Chasing Donald Tusk

DISCLAIMER: All opinions in this column reflect the views of the author(s), not of EURACTIV Media network.

European Council President Donald Tusk shared his concerns about the election result. [European Council]

Poland’s ruling Law and Justice party (PiS) would like to destroy Donald Tusk, the personal enemy of its leader, Jaroslaw Kaczynski, according to Roman Imielski.

Roman Imielski is the news editor of Gazeta Wyborcza.

To achieve that goal, the PiS have employed the state. Today, the president of the European Council will be questioned by a prosecutor.

The case concerns the former heads of the Military Counter-intelligence Service when Tusk was prime minister. The defendants are alleged to have exceeded their powers while negotiating with the Federal Security Service of the Russian Federation (FSB) an agreement regulating a number of issues, including cooperation in the transfer of Polish army equipment from Afghanistan. According to the prosecutor, who is directly subordinate to Minister of Justice Zbigniew Ziobro, Poland’s counter-intelligence chiefs failed to obtain consent for working with the Russians from the then head of government, Donald Tusk.

It turns out, however, that the defendants did obtain such consent. Besides, the agreement never came into force, as Warsaw no longer trusted its Russian partner in the wake of the revolution that broke out in Ukraine, which was followed by Russian aggression.
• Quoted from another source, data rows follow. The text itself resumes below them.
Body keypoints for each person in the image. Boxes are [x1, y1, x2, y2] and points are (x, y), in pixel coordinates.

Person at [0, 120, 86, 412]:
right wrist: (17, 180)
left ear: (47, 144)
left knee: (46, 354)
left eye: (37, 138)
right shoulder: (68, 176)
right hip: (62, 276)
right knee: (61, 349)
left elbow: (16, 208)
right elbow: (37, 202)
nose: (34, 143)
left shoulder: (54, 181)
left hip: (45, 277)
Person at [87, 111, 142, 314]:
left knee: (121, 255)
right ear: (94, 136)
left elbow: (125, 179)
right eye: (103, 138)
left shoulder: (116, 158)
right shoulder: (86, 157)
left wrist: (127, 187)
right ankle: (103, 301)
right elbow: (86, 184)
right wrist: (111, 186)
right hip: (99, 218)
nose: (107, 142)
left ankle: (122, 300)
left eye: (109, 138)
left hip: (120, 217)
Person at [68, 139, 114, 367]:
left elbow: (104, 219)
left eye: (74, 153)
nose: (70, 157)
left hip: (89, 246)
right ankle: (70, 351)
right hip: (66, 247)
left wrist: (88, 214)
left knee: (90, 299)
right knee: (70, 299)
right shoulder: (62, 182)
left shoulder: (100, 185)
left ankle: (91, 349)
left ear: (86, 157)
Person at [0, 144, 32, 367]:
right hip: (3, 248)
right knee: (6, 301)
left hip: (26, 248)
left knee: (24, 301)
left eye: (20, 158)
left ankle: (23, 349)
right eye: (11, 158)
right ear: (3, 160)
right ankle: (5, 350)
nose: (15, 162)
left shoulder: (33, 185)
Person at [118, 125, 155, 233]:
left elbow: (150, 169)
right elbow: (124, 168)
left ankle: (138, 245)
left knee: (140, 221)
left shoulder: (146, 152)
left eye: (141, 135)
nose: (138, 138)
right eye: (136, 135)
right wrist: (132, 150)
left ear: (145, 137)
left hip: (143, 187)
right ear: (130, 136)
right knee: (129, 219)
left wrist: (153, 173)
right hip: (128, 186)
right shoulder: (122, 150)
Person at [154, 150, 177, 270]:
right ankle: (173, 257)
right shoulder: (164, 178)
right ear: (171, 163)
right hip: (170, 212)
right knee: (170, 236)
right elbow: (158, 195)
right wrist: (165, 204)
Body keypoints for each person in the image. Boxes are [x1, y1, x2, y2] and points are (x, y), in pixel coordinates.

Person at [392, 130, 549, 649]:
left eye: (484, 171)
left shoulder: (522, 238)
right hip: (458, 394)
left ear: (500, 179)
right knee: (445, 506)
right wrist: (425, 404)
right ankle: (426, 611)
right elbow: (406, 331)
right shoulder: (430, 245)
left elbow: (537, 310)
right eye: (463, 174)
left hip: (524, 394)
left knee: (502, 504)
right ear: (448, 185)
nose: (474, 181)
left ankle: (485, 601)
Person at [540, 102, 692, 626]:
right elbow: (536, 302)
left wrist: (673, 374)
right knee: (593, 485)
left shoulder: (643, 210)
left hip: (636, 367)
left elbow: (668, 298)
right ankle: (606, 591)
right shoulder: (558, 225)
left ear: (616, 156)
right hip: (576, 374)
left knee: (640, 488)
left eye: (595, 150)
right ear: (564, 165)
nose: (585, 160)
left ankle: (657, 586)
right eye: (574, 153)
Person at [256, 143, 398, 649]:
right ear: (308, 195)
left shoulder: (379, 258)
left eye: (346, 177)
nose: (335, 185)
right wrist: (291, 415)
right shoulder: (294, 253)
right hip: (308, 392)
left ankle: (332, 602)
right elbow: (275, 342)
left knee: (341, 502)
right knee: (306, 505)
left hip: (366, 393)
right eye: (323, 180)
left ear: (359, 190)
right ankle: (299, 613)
The investigation, therefore, is obviously falling apart, but neither PiS politicians nor the party’s propaganda media (including government controlled Polish state television) seem to bother, and the theory being served is that Tusk sold himself to Moscow. The idea behind calling the head of the European Council to the witness stand is to give the impression that Tusk has something on his conscience, that he has strange connections with the FSB. The word “betrayal” is there in the background.

It is not the first time that the PiS government has levelled an absurd charge against Tusk. When the EU leadership decided to extend his term as head of the European Council, the Polish government was the only one to vote against Tusk, which stunned even its regional partners from the Czech Republic and Hungary. That’s not the end of this story, however, as Tusk may soon be a suspect in yet another case.

Minister of Defense Antoni Macierewicz gave the official notice of Tusk’s “diplomatic betrayal”, accusing Poland’s former prime minister of “acting to the detriment of the state and compromising the interests of citizens, including the families of the victims of the Smolensk catastrophe”. Macierewicz contends that while heading the government, Tusk refused to explain the April 2010 crash of the plane with President Lech Kaczyński (twin brother of Jaroslaw Kaczynski) along with the most important commanders of the Polish army and many high ranking civil servants aboard (there were 96 casualties altogether).

Unfounded as it is, the accusation is by no means surprising. Already in 2010, Macierewicz, in the opposition at the time, despite evidence to the contrary, began to promote the theory that the Smolensk plane crash was actually an attack on the Polish president. Later on, as a member of the PiS government, he set up a commission of inquiry to find evidence of the alleged bomb explosion on the aircraft. PiS politicians have repeatedly said that both Tusk and Vladimir Putin have blood on their hands.

For years, the attack against Donald Tusk has been masterminded by Jarosław Kaczyński, who is now ruling Poland from the back seat. His political companions are more than willing to assist him, as they know that dishing out the dirt on Donald Tusk must accelerate before Tusk returns to Poland as a presidential candidate in the 2020 election.